QUESTIONS TO ANSWER:
(1) Answer these from the text on the Time Bandits re-issue, one line each:
(a) What three-part description is said to fit both The Man Who Killed Don Quixote and Time Bandits?
(b) At which festival, and in what year, was the conversation between Gilliam and Peter von Bagh recorded?
(c) On what date does the release become available from The Criterion Collection?
(2) Duplicate the stretch of the text on the Time Bandits re-issue from "One of life’s" through "edge of madness.".

One of life’s great questions, indeed.
All that said, if you’re a stanch Gilliam fan and/or like to have your physical media in the best format possible, snagging the 4K re-issue of Time Bandits is likely a foregone conclusion. Certainly, I’m delighted to have finally seen the film in full, if only to better appreciate Brazil (1985) and Munchausen in their roles in the trilogy, as well as to see where Gilliam would later revisit certain narrative concepts in future projects. Between this and the first-time watch of The Fisher King (1991), the idea that Gilliam would want to tackle Don Quixote in some form or another makes these films seem like trial runs until the opportunity would come. Which, if you haven’t seen The Man Who Killed Don Quixote (2018), it’s a story told in only the way Gilliam can and (fittingly) also well-describes Time Bandits — weird, wild, and at the edge of madness.
Time Bandits Special Features:
- New 4K restoration, supervised by director Terry Gilliam, with uncompressed stereo soundtrack
- One 4K UHD disc of the film presented in Dolby Vision HDR and one Blu-ray of the film with special features
- Audio commentary featuring Gilliam, cowriter-actor Michael Palin, and actors John Cleese, David Warner, and Craig Warnock
- Program on the creation of the film’s various historical periods and fantasy worlds, narrated by film writer David Morgan and featuring production designer Milly Burns and costume designer James Acheson
- Conversation between Gilliam and film scholar Peter von Bagh, recorded at the 1998 Midnight Sun Film Festival
- Appearance by actor Shelley Duvall on Tom Snyder’s Tomorrow show from 1981
- Gallery of rare photographs from the set
- English subtitles for the deaf and hard of hearing
- PLUS: An essay by critic David Sterritt
- Cover based on a theatrical poster
Available on 4K UHD, Blu-ray, and DVD from The Criterion Collection June 13th, 2023.

DATA:
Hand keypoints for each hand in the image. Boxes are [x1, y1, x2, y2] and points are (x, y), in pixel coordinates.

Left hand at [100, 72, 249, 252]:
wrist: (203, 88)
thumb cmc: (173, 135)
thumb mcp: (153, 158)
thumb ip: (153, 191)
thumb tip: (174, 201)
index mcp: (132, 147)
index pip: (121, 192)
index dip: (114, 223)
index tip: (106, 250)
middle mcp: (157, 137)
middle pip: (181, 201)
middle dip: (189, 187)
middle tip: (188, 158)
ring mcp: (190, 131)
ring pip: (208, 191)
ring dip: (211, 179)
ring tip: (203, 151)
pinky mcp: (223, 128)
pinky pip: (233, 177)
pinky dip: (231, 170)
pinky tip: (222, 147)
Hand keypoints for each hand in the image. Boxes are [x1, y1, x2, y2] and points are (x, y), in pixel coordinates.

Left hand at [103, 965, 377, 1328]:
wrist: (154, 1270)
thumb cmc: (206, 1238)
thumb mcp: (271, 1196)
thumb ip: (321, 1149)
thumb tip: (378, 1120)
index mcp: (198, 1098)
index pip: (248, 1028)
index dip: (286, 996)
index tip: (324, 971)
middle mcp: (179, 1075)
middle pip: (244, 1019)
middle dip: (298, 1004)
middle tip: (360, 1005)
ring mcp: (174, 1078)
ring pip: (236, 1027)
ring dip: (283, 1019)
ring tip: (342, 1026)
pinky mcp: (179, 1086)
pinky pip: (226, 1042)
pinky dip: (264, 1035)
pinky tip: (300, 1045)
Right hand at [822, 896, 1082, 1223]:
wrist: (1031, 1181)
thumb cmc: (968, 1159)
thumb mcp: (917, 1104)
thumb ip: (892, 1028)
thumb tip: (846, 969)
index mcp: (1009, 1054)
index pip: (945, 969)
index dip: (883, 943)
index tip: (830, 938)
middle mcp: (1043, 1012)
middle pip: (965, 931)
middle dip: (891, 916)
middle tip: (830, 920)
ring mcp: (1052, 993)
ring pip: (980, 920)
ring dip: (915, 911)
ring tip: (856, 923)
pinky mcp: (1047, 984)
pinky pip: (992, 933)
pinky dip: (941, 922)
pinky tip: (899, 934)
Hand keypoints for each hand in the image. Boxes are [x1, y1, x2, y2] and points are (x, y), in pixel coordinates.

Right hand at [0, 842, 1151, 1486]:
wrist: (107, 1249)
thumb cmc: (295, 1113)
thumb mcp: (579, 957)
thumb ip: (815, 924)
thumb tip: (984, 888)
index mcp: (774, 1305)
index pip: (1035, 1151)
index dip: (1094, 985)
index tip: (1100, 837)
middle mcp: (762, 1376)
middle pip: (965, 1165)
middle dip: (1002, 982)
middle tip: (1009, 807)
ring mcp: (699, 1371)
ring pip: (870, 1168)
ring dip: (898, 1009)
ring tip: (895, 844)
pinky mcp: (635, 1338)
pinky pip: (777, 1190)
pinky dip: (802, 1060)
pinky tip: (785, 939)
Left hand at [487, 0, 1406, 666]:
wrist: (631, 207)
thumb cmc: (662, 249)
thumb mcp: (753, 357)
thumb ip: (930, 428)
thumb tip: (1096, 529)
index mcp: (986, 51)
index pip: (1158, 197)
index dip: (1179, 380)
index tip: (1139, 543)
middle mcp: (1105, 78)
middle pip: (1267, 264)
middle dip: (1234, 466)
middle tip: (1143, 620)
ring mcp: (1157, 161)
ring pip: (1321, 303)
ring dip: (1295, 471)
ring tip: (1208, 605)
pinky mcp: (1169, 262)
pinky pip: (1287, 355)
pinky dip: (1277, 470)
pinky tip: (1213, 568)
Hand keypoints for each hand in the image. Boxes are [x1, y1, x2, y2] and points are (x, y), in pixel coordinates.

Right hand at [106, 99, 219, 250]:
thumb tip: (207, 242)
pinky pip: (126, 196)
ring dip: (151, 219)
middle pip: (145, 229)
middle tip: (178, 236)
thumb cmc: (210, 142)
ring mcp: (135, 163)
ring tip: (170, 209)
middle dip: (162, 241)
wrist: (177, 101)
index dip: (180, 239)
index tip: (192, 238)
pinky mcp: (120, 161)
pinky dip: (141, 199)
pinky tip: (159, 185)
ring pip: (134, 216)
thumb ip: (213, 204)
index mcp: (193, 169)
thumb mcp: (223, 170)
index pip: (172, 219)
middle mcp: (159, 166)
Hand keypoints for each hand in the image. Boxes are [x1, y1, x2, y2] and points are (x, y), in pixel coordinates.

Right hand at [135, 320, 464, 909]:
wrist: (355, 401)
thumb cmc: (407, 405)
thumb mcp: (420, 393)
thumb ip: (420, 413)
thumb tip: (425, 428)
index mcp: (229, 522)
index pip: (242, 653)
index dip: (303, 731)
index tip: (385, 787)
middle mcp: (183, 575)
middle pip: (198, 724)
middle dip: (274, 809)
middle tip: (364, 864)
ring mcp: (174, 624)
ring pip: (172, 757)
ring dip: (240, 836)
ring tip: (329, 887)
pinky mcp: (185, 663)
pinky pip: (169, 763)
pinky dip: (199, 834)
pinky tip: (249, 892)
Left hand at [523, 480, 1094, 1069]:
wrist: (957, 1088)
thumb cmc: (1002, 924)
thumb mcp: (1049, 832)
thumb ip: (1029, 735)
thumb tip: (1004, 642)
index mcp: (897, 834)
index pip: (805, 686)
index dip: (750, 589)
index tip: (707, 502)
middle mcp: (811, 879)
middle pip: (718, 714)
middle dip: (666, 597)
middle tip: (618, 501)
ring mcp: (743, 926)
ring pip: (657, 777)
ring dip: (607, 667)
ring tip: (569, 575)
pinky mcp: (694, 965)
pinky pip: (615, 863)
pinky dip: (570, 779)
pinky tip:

RESULTS:
(1)
(a) Weird, wild, and at the edge of madness.
(b) The Midnight Sun Film Festival, in 1998.
(c) June 13th, 2023.

(2)
One of life’s great questions, indeed.
All that said, if you’re a stanch Gilliam fan and/or like to have your physical media in the best format possible, snagging the 4K re-issue of Time Bandits is likely a foregone conclusion. Certainly, I’m delighted to have finally seen the film in full, if only to better appreciate Brazil (1985) and Munchausen in their roles in the trilogy, as well as to see where Gilliam would later revisit certain narrative concepts in future projects. Between this and the first-time watch of The Fisher King (1991), the idea that Gilliam would want to tackle Don Quixote in some form or another makes these films seem like trial runs until the opportunity would come. Which, if you haven’t seen The Man Who Killed Don Quixote (2018), it’s a story told in only the way Gilliam can and (fittingly) also well-describes Time Bandits — weird, wild, and at the edge of madness.